Researchers at Rice University have discovered a method of industrial-scale processing of pure carbon nanotube fibers. The breakthrough is the result of a nine-year program and the method builds on the processes that have been used by chemical firms for decades to produce plastics.
Researcher Matteo Pasquali from Rice said, “Plastics is a $300 billion U.S. industry because of the massive throughput that’s possible with fluid processing. The reason grocery stores use plastic bags instead of paper and the reason polyester shirts are cheaper than cotton is that polymers can be melted or dissolved and processed as fluids by the train-car load. Processing nanotubes as fluids opens up all of the fluid-processing technology that has been developed for polymers.
The researchers report that the new process builds on a discovery made in 2003 at Rice that found a way to dissolve large amounts of pure nanotubes in strong acetic solvents like sulfuric acids. The team of researchers found with further investigation that the nanotubes dissolved in the acidic solutions aligned themselves like spaghetti in a package to form liquid crystals that could then be spun into monofilament fibers about as thick as a human hair.
Researcher Wade Adams said, “That research established an industrially relevant process for nanotubes that was analogous to the methods used to create Kevlar from rodlike polymers, except for the acid not being a true solvent. The current research shows that we have a true solvent for nanotubes — chlorosulfonic acid — which is what we set out to find when we started this project nine years ago.”
To get the proof that the nanotubes were dissolving spontaneously in the chlorosulfonic acid the team had to invent new techniques to directly image the process.
“Ishi Talmon and his colleagues at Technion did the critical work required to help get direct proof that nanotubes were dissolving spontaneously in chlorosulfonic acid,” Pasquali said. “To do this, they had to develop new experimental techniques for direct imaging of vitrified fast-frozen acid solutions.”
Ishi Talmon said, “This was a very difficult study.

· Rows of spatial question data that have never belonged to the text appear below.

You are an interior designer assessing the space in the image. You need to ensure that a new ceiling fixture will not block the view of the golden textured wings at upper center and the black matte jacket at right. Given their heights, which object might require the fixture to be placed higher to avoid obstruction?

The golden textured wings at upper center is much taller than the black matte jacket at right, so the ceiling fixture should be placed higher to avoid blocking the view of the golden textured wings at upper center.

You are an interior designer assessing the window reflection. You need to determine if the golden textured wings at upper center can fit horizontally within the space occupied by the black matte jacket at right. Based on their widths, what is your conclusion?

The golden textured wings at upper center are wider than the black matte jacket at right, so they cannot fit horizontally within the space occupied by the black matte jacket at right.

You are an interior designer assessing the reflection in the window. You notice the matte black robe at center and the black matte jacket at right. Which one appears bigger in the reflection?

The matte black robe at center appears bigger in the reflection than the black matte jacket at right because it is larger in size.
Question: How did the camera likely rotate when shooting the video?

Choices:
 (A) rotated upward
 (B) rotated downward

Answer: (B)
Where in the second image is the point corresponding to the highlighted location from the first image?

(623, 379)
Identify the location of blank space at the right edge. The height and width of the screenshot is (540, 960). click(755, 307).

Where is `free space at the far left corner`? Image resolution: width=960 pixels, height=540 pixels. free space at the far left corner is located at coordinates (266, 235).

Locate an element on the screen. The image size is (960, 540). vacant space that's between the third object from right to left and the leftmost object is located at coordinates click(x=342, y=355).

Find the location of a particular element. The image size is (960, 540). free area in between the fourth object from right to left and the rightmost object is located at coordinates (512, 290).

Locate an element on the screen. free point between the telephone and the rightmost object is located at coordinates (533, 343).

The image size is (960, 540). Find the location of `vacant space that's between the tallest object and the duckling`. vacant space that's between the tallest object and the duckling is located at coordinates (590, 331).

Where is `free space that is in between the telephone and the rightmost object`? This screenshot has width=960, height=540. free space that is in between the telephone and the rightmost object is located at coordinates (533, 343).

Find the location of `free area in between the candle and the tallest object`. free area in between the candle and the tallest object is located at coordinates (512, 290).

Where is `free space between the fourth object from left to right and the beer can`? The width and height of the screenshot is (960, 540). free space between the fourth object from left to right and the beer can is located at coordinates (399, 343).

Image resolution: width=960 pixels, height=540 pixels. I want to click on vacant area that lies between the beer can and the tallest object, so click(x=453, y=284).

Matteo’s team not only had to pioneer new experimental techniques to achieve this, they also had to make significant extensions to the classical theories that were used to describe solutions of rods. The Technion team had to develop a new methodology to enable us to produce high-resolution images of the nanotubes dispersed in chlorosulfonic acid, a very corrosive fluid, by state-of-the-art electron microscopy at cryogenic temperatures.”
According to the researchers, one major discovery remains before high-quality carbon nanotubes can be created and utilized. Current methods produce a myriad of different carbon nanotubes with different properties, lengths, and diameters. Researchers are working to find a method of crating only one type of carbon nanotubes. When batches of metallic conductive nanotubes can be created the use of nanotubes will boom.